# [Activity]
Using the listing below, retype exactly the lines starting at the one with "- **Lazy Initialization**" and ending at the one with "- **Bridge** - Separates", and include both.

---------- Given records

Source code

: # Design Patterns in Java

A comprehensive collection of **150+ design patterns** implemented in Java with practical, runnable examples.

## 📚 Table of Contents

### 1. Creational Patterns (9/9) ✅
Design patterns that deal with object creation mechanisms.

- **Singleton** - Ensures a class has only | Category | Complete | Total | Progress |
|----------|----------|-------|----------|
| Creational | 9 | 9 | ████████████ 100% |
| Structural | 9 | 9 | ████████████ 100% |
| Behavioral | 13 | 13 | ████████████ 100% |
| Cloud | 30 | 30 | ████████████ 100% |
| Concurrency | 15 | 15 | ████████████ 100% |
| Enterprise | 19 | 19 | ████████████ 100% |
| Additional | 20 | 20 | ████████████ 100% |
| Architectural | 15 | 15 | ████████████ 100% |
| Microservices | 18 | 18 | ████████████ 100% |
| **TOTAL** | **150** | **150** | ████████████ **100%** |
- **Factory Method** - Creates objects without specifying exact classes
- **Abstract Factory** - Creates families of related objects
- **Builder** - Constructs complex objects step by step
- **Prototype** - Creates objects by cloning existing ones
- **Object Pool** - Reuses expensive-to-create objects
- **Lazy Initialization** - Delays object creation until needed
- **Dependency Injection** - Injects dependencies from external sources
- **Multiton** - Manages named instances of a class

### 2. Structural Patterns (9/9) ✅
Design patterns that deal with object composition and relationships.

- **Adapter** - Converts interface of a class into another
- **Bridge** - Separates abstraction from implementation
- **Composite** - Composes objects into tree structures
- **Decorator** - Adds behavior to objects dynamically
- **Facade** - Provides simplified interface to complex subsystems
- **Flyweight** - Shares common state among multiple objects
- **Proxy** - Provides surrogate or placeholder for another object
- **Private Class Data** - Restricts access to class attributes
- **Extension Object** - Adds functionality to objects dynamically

--------------------

# [Expected answer]
- **Lazy Initialization** - Delays object creation until needed
- **Dependency Injection** - Injects dependencies from external sources
- **Multiton** - Manages named instances of a class

### 2. Structural Patterns (9/9) ✅
Design patterns that deal with object composition and relationships.

- **Adapter** - Converts interface of a class into another
- **Bridge** - Separates abstraction from implementation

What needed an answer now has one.